Destabilization of a liquid metal by nonuniform Joule heating.

We study the effect of an impressing AC magnetic field at the bottom of a liquid metal layer of thickness h. In this situation the fluid is set in motion by the buoyancy forces caused by internal heat sources. The heat sources, caused by the Joule effect induced by the AC field, present an exponentially decaying profile, with characteristic length δ. As the magnetic field is horizontal, the Lorentz force has no influence on the dynamics of the system since it contributes only to the magnetic pressure. We propose an analysis of both the transient and fully developed regimes using linear stability analysis (LSA) and direct numerical simulations (DNSs). The transient period is governed by the temporal evolution of the temperature field as well as the development of the convective instability, which can be concomitant and therefore requires adopting a transient LSA algorithm to track these two effects.

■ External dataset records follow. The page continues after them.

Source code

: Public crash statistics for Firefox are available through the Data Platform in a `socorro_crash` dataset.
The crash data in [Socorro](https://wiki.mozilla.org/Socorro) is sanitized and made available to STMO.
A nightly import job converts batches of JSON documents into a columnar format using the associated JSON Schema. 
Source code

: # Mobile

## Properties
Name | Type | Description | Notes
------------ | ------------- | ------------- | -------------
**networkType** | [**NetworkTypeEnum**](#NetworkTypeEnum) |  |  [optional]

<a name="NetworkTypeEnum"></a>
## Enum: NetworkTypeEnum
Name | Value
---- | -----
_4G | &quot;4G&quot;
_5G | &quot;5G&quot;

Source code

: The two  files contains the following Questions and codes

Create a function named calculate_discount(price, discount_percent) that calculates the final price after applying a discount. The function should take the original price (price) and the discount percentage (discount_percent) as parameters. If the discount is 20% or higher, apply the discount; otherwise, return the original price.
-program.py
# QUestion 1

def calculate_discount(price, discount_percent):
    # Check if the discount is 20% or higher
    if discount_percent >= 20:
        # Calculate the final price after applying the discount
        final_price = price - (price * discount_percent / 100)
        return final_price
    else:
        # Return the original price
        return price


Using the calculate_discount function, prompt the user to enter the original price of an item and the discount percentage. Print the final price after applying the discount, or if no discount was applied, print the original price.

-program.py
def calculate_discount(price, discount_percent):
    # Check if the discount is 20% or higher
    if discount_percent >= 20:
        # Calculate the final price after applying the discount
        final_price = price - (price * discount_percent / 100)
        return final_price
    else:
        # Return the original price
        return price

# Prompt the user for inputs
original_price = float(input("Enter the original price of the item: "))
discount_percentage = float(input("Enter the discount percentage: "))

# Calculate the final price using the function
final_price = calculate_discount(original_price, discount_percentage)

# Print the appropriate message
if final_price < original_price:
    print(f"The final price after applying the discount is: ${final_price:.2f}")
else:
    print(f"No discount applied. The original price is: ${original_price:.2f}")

The DNSs have been performed for various distributions of the heat sources and various total heat input. This corresponds to independently varying δ/h in the range 0.04≤δ/h≤0.45 and a Rayleigh number 1.1×10^{4}≤Ra≤1.2×10^{5}. We observe the relaxation of the temperature up to the steady conductive profile before the transition to the nonlinear regime when Ra is small, whereas for larger Ra, nonlinear effects appear during the relaxation of the temperature profile. The unsteadiness of the temperature field significantly alters the development of the instability because of a much smaller growth rate. Surprisingly, we observe that δ/h has only a limited influence on averaged quantities as well as on the patterns for both the linear and nonlinear regimes. This comes with the fact that the profiles present an apparent reflectional symmetry, despite the asymmetry of the governing equations.